= Beginning of Section =
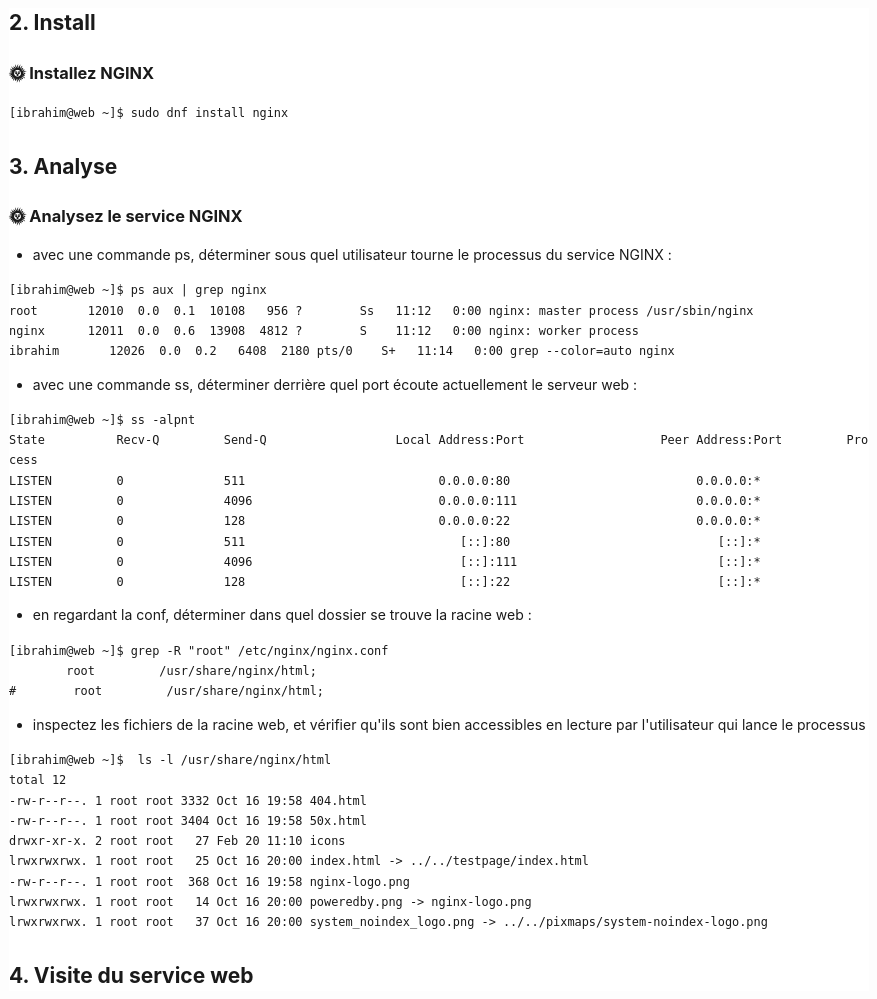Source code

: ## 2. Install

### 🌞 Installez NGINX

```
[ibrahim@web ~]$ sudo dnf install nginx
```

## 3. Analyse

### 🌞 Analysez le service NGINX

- avec une commande ps, déterminer sous quel utilisateur tourne le processus du service NGINX :

```
[ibrahim@web ~]$ ps aux | grep nginx
root       12010  0.0  0.1  10108   956 ?        Ss   11:12   0:00 nginx: master process /usr/sbin/nginx
nginx      12011  0.0  0.6  13908  4812 ?        S    11:12   0:00 nginx: worker process
ibrahim       12026  0.0  0.2   6408  2180 pts/0    S+   11:14   0:00 grep --color=auto nginx
```

- avec une commande ss, déterminer derrière quel port écoute actuellement le serveur web :

```
[ibrahim@web ~]$ ss -alpnt
State          Recv-Q         Send-Q                  Local Address:Port                   Peer Address:Port         Process
LISTEN         0              511                           0.0.0.0:80                          0.0.0.0:*
LISTEN         0              4096                          0.0.0.0:111                         0.0.0.0:*
LISTEN         0              128                           0.0.0.0:22                          0.0.0.0:*
LISTEN         0              511                              [::]:80                             [::]:*
LISTEN         0              4096                             [::]:111                            [::]:*
LISTEN         0              128                              [::]:22                             [::]:*
```

- en regardant la conf, déterminer dans quel dossier se trouve la racine web :

```
[ibrahim@web ~]$ grep -R "root" /etc/nginx/nginx.conf
        root         /usr/share/nginx/html;
#        root         /usr/share/nginx/html;
```

- inspectez les fichiers de la racine web, et vérifier qu'ils sont bien accessibles en lecture par l'utilisateur qui lance le processus

```
[ibrahim@web ~]$  ls -l /usr/share/nginx/html
total 12
-rw-r--r--. 1 root root 3332 Oct 16 19:58 404.html
-rw-r--r--. 1 root root 3404 Oct 16 19:58 50x.html
drwxr-xr-x. 2 root root   27 Feb 20 11:10 icons
lrwxrwxrwx. 1 root root   25 Oct 16 20:00 index.html -> ../../testpage/index.html
-rw-r--r--. 1 root root  368 Oct 16 19:58 nginx-logo.png
lrwxrwxrwx. 1 root root   14 Oct 16 20:00 poweredby.png -> nginx-logo.png
lrwxrwxrwx. 1 root root   37 Oct 16 20:00 system_noindex_logo.png -> ../../pixmaps/system-noindex-logo.png
```
## 4. Visite du service web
= End of Section =
> **Task to carry out**: All lines with the word "avec" need to be copied from the data above.

> **Response below**:
- avec une commande ps, déterminer sous quel utilisateur tourne le processus du service NGINX :
- avec une commande ss, déterminer derrière quel port écoute actuellement le serveur web :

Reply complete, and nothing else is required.